The National Urban League Comes Home
The National Urban League is moving its headquarters to Harlem, the neighborhood where it was founded in 1910, and will open New York City’s first museum devoted to the American civil rights movement and one of few in the nation to focus on the struggles in the North.
The organization was founded in 1910 in the Upper Manhattan neighborhood, but its headquarters are currently in Lower Manhattan. With the return to its roots, the National Urban League will put a spotlight on the influence of the Harlem Renaissance on the civil rights movement in its museum, among other exhibitions.
To its president, Marc H. Morial, the move is more than a financial decision; it’s an opportunity for the civil rights organization, dedicated to the economic empowerment of urban communities, to practice what it preaches.
“When we began to think about where we wanted to locate and whether we wanted to buy or build, Harlem was always my first choice because it was where we were born,” Mr. Morial said. “But also because for an organization that’s mission-driven, office space is more than a place to work. It’s about being part of a community. It’s about having impact. It’s about working with partners and others who you are symbiotic with.”
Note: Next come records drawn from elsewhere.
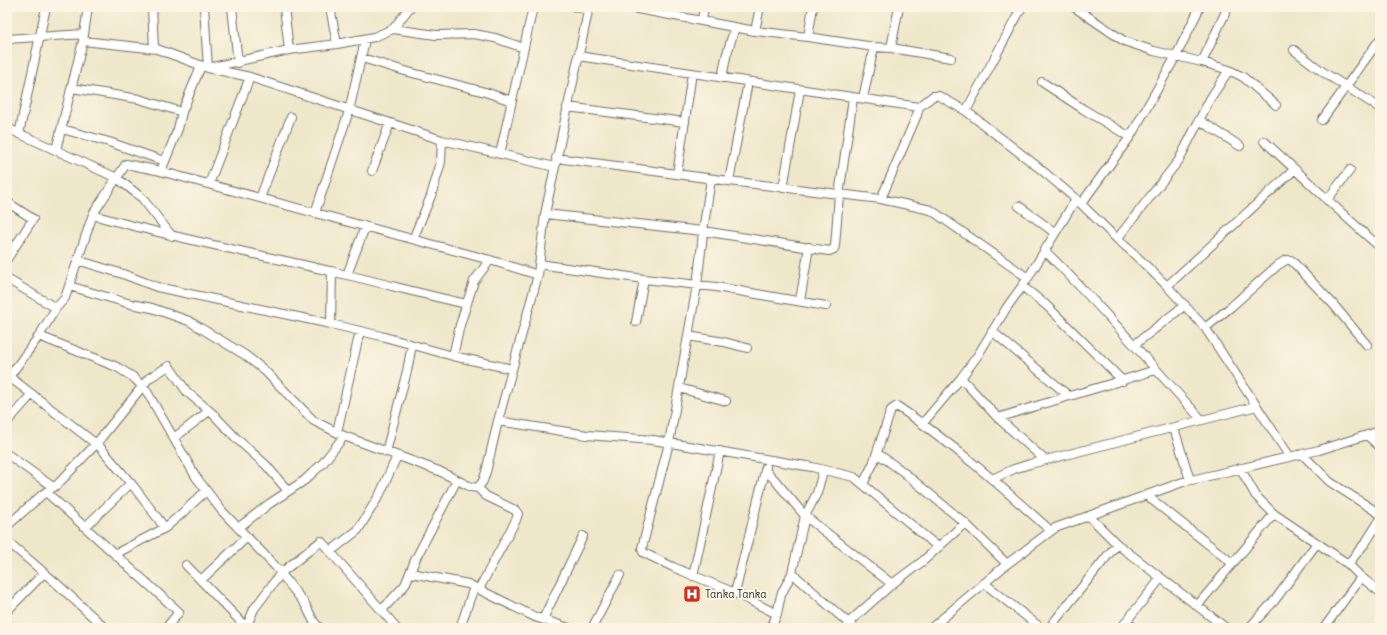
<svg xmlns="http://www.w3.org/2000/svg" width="1387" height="635" font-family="Delius,sans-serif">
	<rect width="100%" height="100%" fill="#fcf5e5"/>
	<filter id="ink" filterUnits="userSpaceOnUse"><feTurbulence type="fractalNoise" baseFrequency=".025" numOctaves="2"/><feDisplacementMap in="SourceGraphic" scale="8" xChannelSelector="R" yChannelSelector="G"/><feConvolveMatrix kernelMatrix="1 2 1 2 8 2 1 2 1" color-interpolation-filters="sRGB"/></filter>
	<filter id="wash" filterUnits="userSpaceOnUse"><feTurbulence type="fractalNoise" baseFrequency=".012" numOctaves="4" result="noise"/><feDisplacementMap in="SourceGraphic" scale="16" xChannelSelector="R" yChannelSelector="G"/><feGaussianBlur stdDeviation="0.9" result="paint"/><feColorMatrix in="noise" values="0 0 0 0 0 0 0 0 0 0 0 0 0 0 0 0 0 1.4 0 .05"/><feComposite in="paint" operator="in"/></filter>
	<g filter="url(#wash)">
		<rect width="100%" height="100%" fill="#efe7ca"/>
	</g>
	<g filter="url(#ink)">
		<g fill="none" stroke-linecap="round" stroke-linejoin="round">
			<defs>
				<path id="minor" d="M152,7l2,41
					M204,7l4,61 81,-18 48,-6 37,-7 19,-8 17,-22
					M232,7l6,56
					M284,7l5,43
					M330,7l7,37
					M575,7l13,3
					M627,7l128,24 53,6 5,-30
					M1074,7l50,34 30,10 48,11
					M1228,7l-26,55 27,8 14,7 33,28
					M702,20l2,-13
					M393,29l43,6 38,-1 21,4 29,10
					M755,31l5,-24
					M808,37l66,10 17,1 8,-41
					M7,39l77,-5
					M83,41l74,8 51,19 42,9 192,63 113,27
					M891,48l60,10
					M1294,50l29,22 57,36
					M578,56l341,51
					M362,58l43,13 80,21 27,9
					M722,78l4,-21 9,-30
					M1042,82l41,27 47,28
					M72,88l67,11 43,13
					M863,98l11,-51
					M567,107l118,15
					M966,111l56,-104
					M1199,120l41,26
					M1322,120l58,-81
					M7,128l110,50 25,20 30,38
					M62,129l47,13 55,19
					M19,134l27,-127
					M1264,141c39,35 76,72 116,106
					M56,150l27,-109 5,-34
					M500,154l33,-147
					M556,158l173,23 152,18 50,11 97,68
					M161,171l17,-42 4,-17 19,-46
					M372,171l18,-48
					M677,174l15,-101
					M711,179l-8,52 -1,12 -5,42 -28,158 -27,105 1,4 3,2 27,13 62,26 42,21
					M729,181l19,-99
					M209,184l41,-107
					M783,188l17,-98
					M260,198l31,-81
					M881,199l36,-84 2,-8 14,-11h6l27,15 72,56 38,32 41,40 14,12 36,35 39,43 84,128
					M1327,200l23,-30
					M7,202l26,17 -26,40
					M1081,204l49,-67 46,-81 24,-49
					M1019,206l36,27
					M315,213l34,-102 16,-71
					M545,214l158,17 126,20 5,-2 1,-3 4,-51 14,-97
					M93,215c79,23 161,38 241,57 44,10 88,22 133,32
					M413,239l18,-43 10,-34 1,-22
					M1117,239l62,-79 31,-61 19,-29
					M1044,250c56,54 106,114 158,170
					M77,260l46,14 34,13 174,37 50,12 72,20 59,13
					M539,264l105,15 72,8 110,19
					M347,275l18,-48
					M7,279l49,29
					M69,286l62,18 21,4 37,13 56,34 19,15 50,51 30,15 95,35 32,16 7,1 8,8 29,14 3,4 -2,6 -37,69
					M1022,286l24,19 77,76
					M1167,286l128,-117
					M800,301l9,-54
					M636,322l8,-43
					M331,324l1,-53
					M1205,328l27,-22 46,-41 8,-5h5l42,44 34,41
					M992,331l77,65
					M39,336l17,-28 9,-10 28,-84 33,-50 30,6 334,90 48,15
					M688,336l36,6 23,6
					M1134,345l51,-40
					M453,356l7,-31 14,-44 16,-21
					M7,375l93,72 34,40 31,41
					M9,377l30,-41 78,31 16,10 13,13 50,87 26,34 53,55 30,38 9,18 6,6
					M961,378l37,40 47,42
					M679,388l47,13
					M998,418c52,-17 105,-31 157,-48
					M498,421l89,14 66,5 159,27 42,10 84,70
					M7,422l25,-28
					M923,423l38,-45 17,-23 29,-48 21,-29 48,-79
					M1174,428l16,52
					M337,432l23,-101
					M1367,435l13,12
					M174,438l35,-27
					M386,452l21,-81 5,-26
					M877,453l25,18 63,52 42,41
					M7,454l46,33
					M1302,454l28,28 50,32
					M1240,468l16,28 18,18 74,50 13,13 19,15
					M765,470l9,9 31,37 87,68
					M992,479l22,-10 16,-5 227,-58
					M863,484l10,-20 18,-54 6,-4c55,37 105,81 154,125
					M478,488l5,-7 3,-9 12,-51 40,-146 7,-61 44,-207
					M46,492l133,120 -13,16
					M1146,495l86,68
					M1089,516l28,28 109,84
					M7,526l36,-32 14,-9 39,-41 53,-66 20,-12 18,26 25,21 25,26 29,26 22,26
					M85,527l46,-44
					M238,528l31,-24 36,-24 18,-17 21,-27
					M7,541l48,41 50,46
					M331,551l27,-21 22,-36 17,-38
					M115,554l50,-26 15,-13 26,-24
					M1348,564l18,-22 14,-22
					M186,565l60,62
					M411,573l57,11 67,33 34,11
					M792,573l62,55
					M693,576l27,-125
					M201,580l46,-43
					M984,583l57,45
					M735,593l31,-126
					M1197,606l77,-92
					M382,610l23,-25 11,-27 41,-78
					M7,611l37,-38
					M543,619l40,-83
					M1126,622l9,6
					M848,623l44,-39 31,-23 42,-38
					M7,625l3,3
					M246,628l8,-19 27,-36 40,-32 69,79 6,8
					M460,628l14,-41
					M592,628l28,-53
					M771,628l6,-14 4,-19 11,-22 13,-57 12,-23 6,-22
					M931,628l76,-64 48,-36 128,-46 136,-32 61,-19
					M1049,628l68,-84
					M1121,628l40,-50
					M1249,628l26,-28 42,-57
					M1324,628l37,-51"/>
			</defs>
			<use href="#minor" stroke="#706d63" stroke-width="10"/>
			<use href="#minor" stroke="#fff" stroke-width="8"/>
		</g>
	</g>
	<defs>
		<symbol id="hospital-square" viewBox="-11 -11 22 22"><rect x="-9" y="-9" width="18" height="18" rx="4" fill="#c8321e" stroke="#fcf5e5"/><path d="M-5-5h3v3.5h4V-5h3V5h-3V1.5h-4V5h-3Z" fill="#fff"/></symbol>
	</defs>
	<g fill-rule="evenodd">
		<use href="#hospital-square" x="682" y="584" width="20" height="20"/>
	</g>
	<g text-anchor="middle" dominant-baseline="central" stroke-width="4" stroke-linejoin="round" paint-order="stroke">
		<g font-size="11" fill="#2b2b2b" stroke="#fcf5e5" text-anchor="start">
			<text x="705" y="594">Tanka Tanka</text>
		</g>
	</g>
	<rect width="1387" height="635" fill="none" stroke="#fcf5e5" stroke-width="24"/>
</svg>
The new headquarters will anchor a 17-story mixed-use development called the Urban Empowerment Center, on the 125th Street block flanked by Malcolm X and Adam Clayton Powell Jr. Boulevards. The organization will use 81,000 square feet of space in the center for its offices and the new Urban Civil Rights Museum on the fourth floor.The museum will have a cafe, a 300-seat auditorium and 12,000 feet of exhibition space. In addition to the Harlem Renaissance, the museum will explore the trans-Atlantic slave trade and the Great Migration.